| Task objective |
Please write out the data exactly, line by line.

| Stored data entries |
= = = = = = =

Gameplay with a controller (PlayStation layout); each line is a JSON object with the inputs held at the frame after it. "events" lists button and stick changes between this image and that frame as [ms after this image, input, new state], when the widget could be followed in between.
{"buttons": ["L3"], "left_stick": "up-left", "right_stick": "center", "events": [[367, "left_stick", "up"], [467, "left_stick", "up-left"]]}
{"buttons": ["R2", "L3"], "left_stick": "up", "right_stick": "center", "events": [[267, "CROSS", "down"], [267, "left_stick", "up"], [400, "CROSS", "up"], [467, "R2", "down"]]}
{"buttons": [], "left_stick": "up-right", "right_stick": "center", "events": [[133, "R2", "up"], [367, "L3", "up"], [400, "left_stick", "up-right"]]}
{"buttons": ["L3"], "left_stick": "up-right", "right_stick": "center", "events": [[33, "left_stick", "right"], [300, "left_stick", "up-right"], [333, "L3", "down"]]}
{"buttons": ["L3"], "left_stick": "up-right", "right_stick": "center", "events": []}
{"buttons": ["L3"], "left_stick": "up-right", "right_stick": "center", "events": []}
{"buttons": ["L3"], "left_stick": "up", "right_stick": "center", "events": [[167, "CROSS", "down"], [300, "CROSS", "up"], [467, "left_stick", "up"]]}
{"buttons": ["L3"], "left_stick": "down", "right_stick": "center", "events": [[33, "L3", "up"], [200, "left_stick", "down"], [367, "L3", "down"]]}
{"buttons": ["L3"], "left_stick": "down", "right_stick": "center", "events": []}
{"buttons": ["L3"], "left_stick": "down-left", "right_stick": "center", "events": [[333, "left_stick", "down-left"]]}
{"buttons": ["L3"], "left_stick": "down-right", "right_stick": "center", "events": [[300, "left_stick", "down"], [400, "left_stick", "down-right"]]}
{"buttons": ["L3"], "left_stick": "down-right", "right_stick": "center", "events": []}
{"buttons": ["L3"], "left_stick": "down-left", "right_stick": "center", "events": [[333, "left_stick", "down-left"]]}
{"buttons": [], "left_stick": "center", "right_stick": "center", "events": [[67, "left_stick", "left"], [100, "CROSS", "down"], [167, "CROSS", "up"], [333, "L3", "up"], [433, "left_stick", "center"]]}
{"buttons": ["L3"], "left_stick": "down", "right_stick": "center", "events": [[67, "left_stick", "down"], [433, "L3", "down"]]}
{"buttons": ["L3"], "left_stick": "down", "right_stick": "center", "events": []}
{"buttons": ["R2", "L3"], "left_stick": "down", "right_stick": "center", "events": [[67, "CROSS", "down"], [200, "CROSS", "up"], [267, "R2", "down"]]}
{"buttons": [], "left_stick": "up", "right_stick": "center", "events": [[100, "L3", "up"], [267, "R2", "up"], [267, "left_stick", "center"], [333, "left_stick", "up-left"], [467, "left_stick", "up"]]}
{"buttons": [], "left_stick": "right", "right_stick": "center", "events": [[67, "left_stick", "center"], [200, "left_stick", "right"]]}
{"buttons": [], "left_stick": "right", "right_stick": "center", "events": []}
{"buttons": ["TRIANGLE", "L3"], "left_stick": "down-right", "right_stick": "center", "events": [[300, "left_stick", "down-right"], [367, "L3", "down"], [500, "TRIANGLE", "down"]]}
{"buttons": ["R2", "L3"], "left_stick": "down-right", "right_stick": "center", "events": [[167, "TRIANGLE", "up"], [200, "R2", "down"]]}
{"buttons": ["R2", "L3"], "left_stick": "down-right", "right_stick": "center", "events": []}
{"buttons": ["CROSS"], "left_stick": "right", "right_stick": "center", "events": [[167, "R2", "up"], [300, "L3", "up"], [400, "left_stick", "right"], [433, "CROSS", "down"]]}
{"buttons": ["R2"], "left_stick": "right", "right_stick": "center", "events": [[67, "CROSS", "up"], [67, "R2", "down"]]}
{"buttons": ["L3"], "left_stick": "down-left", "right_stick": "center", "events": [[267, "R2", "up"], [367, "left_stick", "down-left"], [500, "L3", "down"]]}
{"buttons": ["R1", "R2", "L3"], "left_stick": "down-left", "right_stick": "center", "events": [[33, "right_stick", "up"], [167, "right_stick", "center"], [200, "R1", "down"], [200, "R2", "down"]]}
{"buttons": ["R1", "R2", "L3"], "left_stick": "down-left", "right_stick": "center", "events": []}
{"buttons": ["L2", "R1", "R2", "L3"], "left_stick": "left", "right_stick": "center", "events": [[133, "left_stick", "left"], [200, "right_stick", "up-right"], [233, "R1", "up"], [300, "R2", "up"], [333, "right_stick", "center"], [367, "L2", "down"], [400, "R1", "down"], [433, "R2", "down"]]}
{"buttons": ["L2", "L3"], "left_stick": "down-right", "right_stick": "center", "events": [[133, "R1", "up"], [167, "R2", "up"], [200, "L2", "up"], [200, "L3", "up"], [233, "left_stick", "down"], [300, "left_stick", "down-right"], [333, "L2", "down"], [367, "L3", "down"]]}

= = = = = = =

| Response to this exercise |
Gameplay with a controller (PlayStation layout); each line is a JSON object with the inputs held at the frame after it. "events" lists button and stick changes between this image and that frame as [ms after this image, input, new state], when the widget could be followed in between.
{"buttons": ["L3"], "left_stick": "up-left", "right_stick": "center", "events": [[367, "left_stick", "up"], [467, "left_stick", "up-left"]]}
{"buttons": ["R2", "L3"], "left_stick": "up", "right_stick": "center", "events": [[267, "CROSS", "down"], [267, "left_stick", "up"], [400, "CROSS", "up"], [467, "R2", "down"]]}
{"buttons": [], "left_stick": "up-right", "right_stick": "center", "events": [[133, "R2", "up"], [367, "L3", "up"], [400, "left_stick", "up-right"]]}
{"buttons": ["L3"], "left_stick": "up-right", "right_stick": "center", "events": [[33, "left_stick", "right"], [300, "left_stick", "up-right"], [333, "L3", "down"]]}
{"buttons": ["L3"], "left_stick": "up-right", "right_stick": "center", "events": []}
{"buttons": ["L3"], "left_stick": "up-right", "right_stick": "center", "events": []}
{"buttons": ["L3"], "left_stick": "up", "right_stick": "center", "events": [[167, "CROSS", "down"], [300, "CROSS", "up"], [467, "left_stick", "up"]]}
{"buttons": ["L3"], "left_stick": "down", "right_stick": "center", "events": [[33, "L3", "up"], [200, "left_stick", "down"], [367, "L3", "down"]]}
{"buttons": ["L3"], "left_stick": "down", "right_stick": "center", "events": []}
{"buttons": ["L3"], "left_stick": "down-left", "right_stick": "center", "events": [[333, "left_stick", "down-left"]]}
{"buttons": ["L3"], "left_stick": "down-right", "right_stick": "center", "events": [[300, "left_stick", "down"], [400, "left_stick", "down-right"]]}
{"buttons": ["L3"], "left_stick": "down-right", "right_stick": "center", "events": []}
{"buttons": ["L3"], "left_stick": "down-left", "right_stick": "center", "events": [[333, "left_stick", "down-left"]]}
{"buttons": [], "left_stick": "center", "right_stick": "center", "events": [[67, "left_stick", "left"], [100, "CROSS", "down"], [167, "CROSS", "up"], [333, "L3", "up"], [433, "left_stick", "center"]]}
{"buttons": ["L3"], "left_stick": "down", "right_stick": "center", "events": [[67, "left_stick", "down"], [433, "L3", "down"]]}
{"buttons": ["L3"], "left_stick": "down", "right_stick": "center", "events": []}
{"buttons": ["R2", "L3"], "left_stick": "down", "right_stick": "center", "events": [[67, "CROSS", "down"], [200, "CROSS", "up"], [267, "R2", "down"]]}
{"buttons": [], "left_stick": "up", "right_stick": "center", "events": [[100, "L3", "up"], [267, "R2", "up"], [267, "left_stick", "center"], [333, "left_stick", "up-left"], [467, "left_stick", "up"]]}
{"buttons": [], "left_stick": "right", "right_stick": "center", "events": [[67, "left_stick", "center"], [200, "left_stick", "right"]]}
{"buttons": [], "left_stick": "right", "right_stick": "center", "events": []}
{"buttons": ["TRIANGLE", "L3"], "left_stick": "down-right", "right_stick": "center", "events": [[300, "left_stick", "down-right"], [367, "L3", "down"], [500, "TRIANGLE", "down"]]}
{"buttons": ["R2", "L3"], "left_stick": "down-right", "right_stick": "center", "events": [[167, "TRIANGLE", "up"], [200, "R2", "down"]]}
{"buttons": ["R2", "L3"], "left_stick": "down-right", "right_stick": "center", "events": []}
{"buttons": ["CROSS"], "left_stick": "right", "right_stick": "center", "events": [[167, "R2", "up"], [300, "L3", "up"], [400, "left_stick", "right"], [433, "CROSS", "down"]]}
{"buttons": ["R2"], "left_stick": "right", "right_stick": "center", "events": [[67, "CROSS", "up"], [67, "R2", "down"]]}
{"buttons": ["L3"], "left_stick": "down-left", "right_stick": "center", "events": [[267, "R2", "up"], [367, "left_stick", "down-left"], [500, "L3", "down"]]}
{"buttons": ["R1", "R2", "L3"], "left_stick": "down-left", "right_stick": "center", "events": [[33, "right_stick", "up"], [167, "right_stick", "center"], [200, "R1", "down"], [200, "R2", "down"]]}
{"buttons": ["R1", "R2", "L3"], "left_stick": "down-left", "right_stick": "center", "events": []}
{"buttons": ["L2", "R1", "R2", "L3"], "left_stick": "left", "right_stick": "center", "events": [[133, "left_stick", "left"], [200, "right_stick", "up-right"], [233, "R1", "up"], [300, "R2", "up"], [333, "right_stick", "center"], [367, "L2", "down"], [400, "R1", "down"], [433, "R2", "down"]]}
{"buttons": ["L2", "L3"], "left_stick": "down-right", "right_stick": "center", "events": [[133, "R1", "up"], [167, "R2", "up"], [200, "L2", "up"], [200, "L3", "up"], [233, "left_stick", "down"], [300, "left_stick", "down-right"], [333, "L2", "down"], [367, "L3", "down"]]}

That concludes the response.